(Beginning of Records shown)

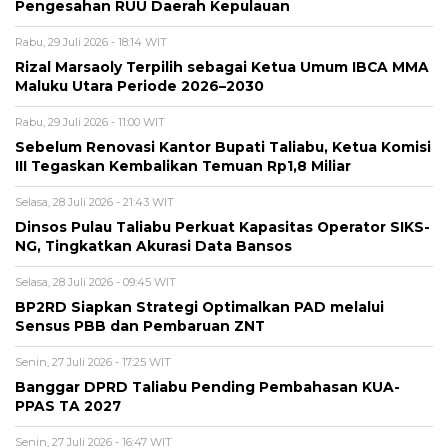
Pengesahan RUU Daerah Kepulauan
Rabu, 29 Juli 2026 - 18:14 WIT
Rizal Marsaoly Terpilih sebagai Ketua Umum IBCA MMA
Maluku Utara Periode 2026–2030
Rabu, 29 Juli 2026 - 11:00 WIT
Sebelum Renovasi Kantor Bupati Taliabu, Ketua Komisi
III Tegaskan Kembalikan Temuan Rp1,8 Miliar
Selasa, 28 Juli 2026 - 21:43 WIT
Dinsos Pulau Taliabu Perkuat Kapasitas Operator SIKS-
NG, Tingkatkan Akurasi Data Bansos
Selasa, 28 Juli 2026 - 09:45 WIT
BP2RD Siapkan Strategi Optimalkan PAD melalui
Sensus PBB dan Pembaruan ZNT
Senin, 27 Juli 2026 - 17:25 WIT
Banggar DPRD Taliabu Pending Pembahasan KUA-
PPAS TA 2027
Senin, 27 Juli 2026 - 16:47 WIT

(End of Records shown)

#### [Exercise objective]
Rewrite the text of the entries above, changing every "WIT" to "WITA" and keeping everything else unchanged. Do not include the pictures.

#### [Output for this task]
Pengesahan RUU Daerah Kepulauan
Rabu, 29 Juli 2026 - 18:14 WITA
Rizal Marsaoly Terpilih sebagai Ketua Umum IBCA MMA
Maluku Utara Periode 2026–2030
Rabu, 29 Juli 2026 - 11:00 WITA
Sebelum Renovasi Kantor Bupati Taliabu, Ketua Komisi
III Tegaskan Kembalikan Temuan Rp1,8 Miliar
Selasa, 28 Juli 2026 - 21:43 WITA
Dinsos Pulau Taliabu Perkuat Kapasitas Operator SIKS-
NG, Tingkatkan Akurasi Data Bansos
Selasa, 28 Juli 2026 - 09:45 WITA
BP2RD Siapkan Strategi Optimalkan PAD melalui
Sensus PBB dan Pembaruan ZNT
Senin, 27 Juli 2026 - 17:25 WITA
Banggar DPRD Taliabu Pending Pembahasan KUA-
PPAS TA 2027
Senin, 27 Juli 2026 - 16:47 WITA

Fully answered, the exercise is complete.